*** Opening INFORMATION PROVIDED ***
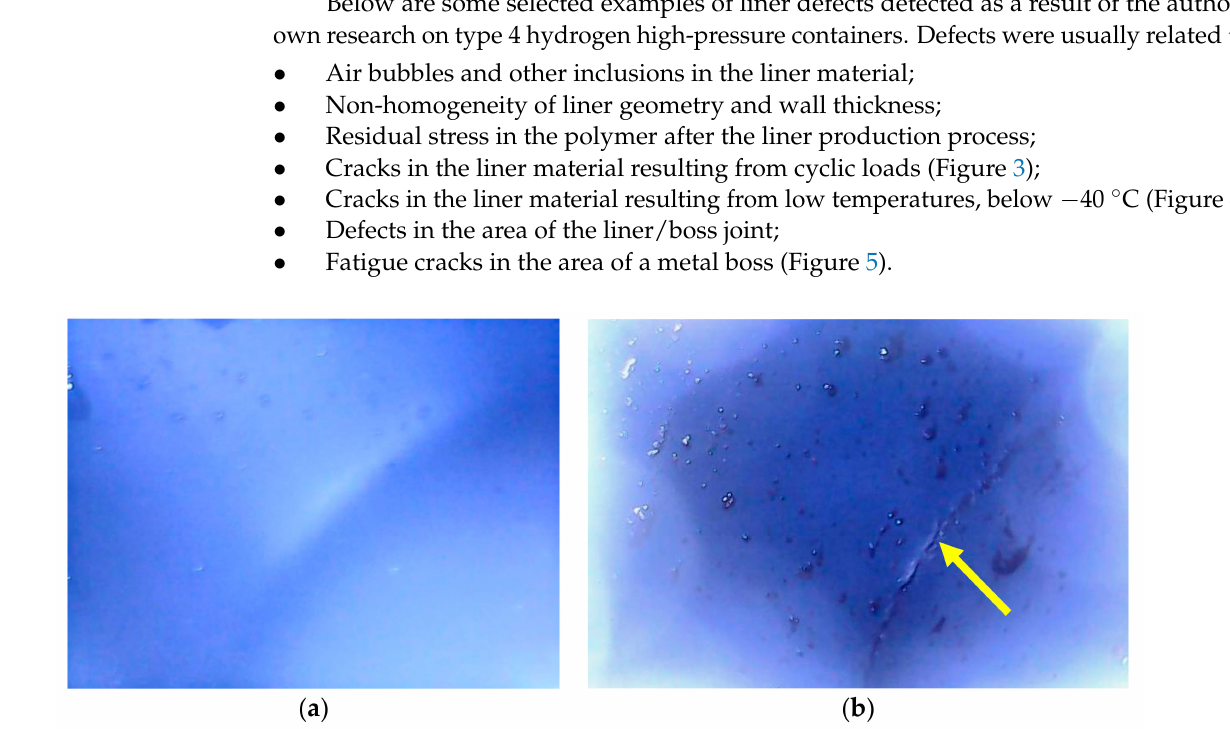
Figure 3. Endoscopy pictures of a defective liner. ( a ) The inlet dome area without visible cracks and ( b ) the outlet dome area with cracks around the boss–dome interface (marked by an arrow).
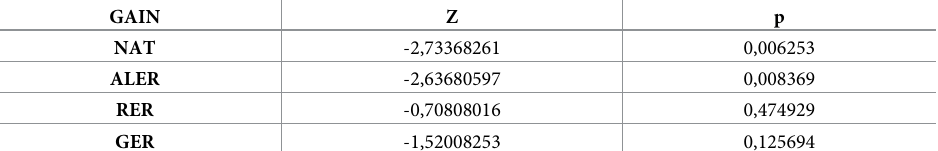
Table 8. Comparison of multisensory gains between the two cohorts (below and above 12 years of age). Results of the hypothesis tests (Mann-Whitney U). The conventions are the same as in Figs 3 and 4. GAIN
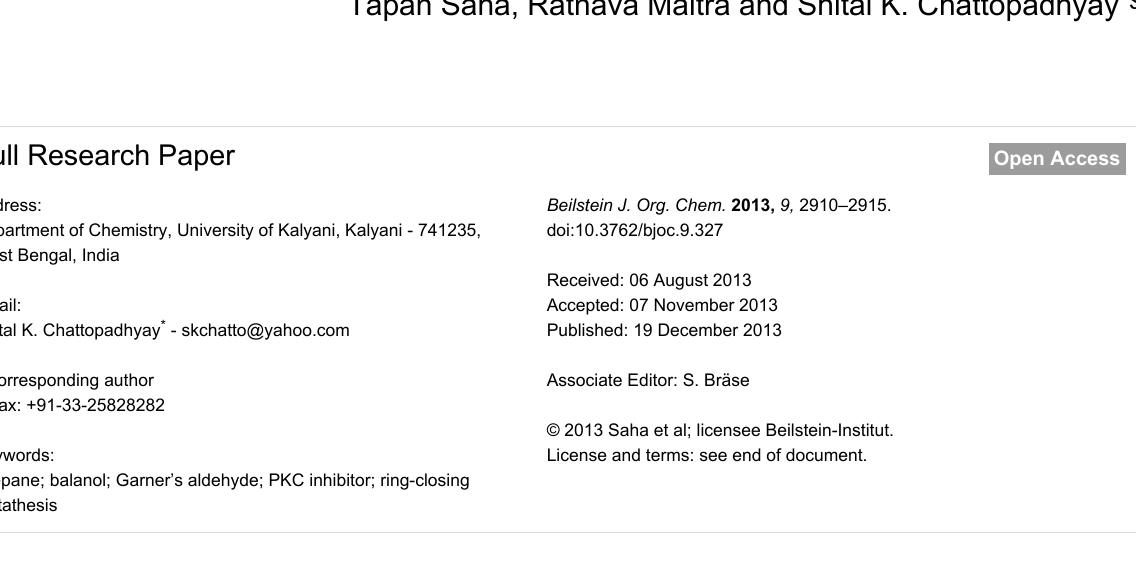
the ATP-docking site of protein kinase, all the three distinct domains present in the natural product such as the benzo- phenone core [50-52], the azepine core [53-59] and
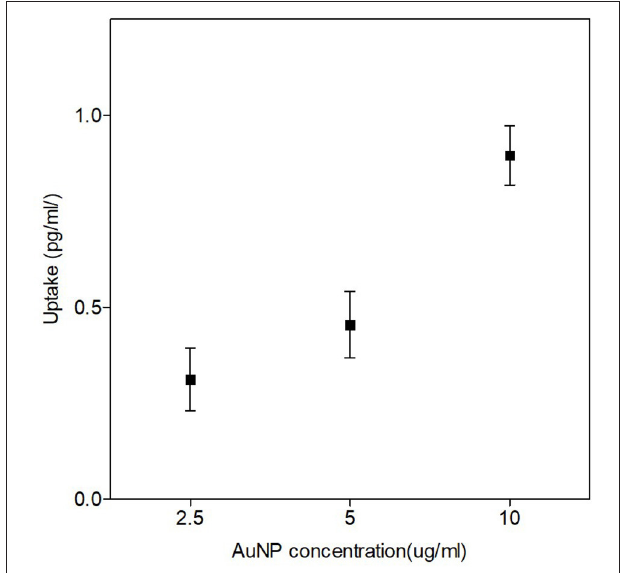
FIGURE 2 | Quantities of AuNP internalized per cell after a 4-hour incubation with different concentrations of 50nm AuNPs. ICP-MS results show the dose-dependent uptake of AuNPs. The highest internalization of 50nm AuNPs was observed at a concentration of 10 µ g/ml (37 µ M). The error bars represent the standard deviation of three biological replicates per concentration.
*** Closing INFORMATION PROVIDED ***
*TASK*
Repeat the data word for word, minus any pictures.

*SOLUTION FOR THIS PROBLEM*
Figure 3. Endoscopy pictures of a defective liner. ( a ) The inlet dome area without visible cracks and ( b ) the outlet dome area with cracks around the boss–dome interface (marked by an arrow).
Table 8. Comparison of multisensory gains between the two cohorts (below and above 12 years of age). Results of the hypothesis tests (Mann-Whitney U). The conventions are the same as in Figs 3 and 4. GAIN
the ATP-docking site of protein kinase, all the three distinct domains present in the natural product such as the benzo- phenone core [50-52], the azepine core [53-59] and
FIGURE 2 | Quantities of AuNP internalized per cell after a 4-hour incubation with different concentrations of 50nm AuNPs. ICP-MS results show the dose-dependent uptake of AuNPs. The highest internalization of 50nm AuNPs was observed at a concentration of 10 µ g/ml (37 µ M). The error bars represent the standard deviation of three biological replicates per concentration.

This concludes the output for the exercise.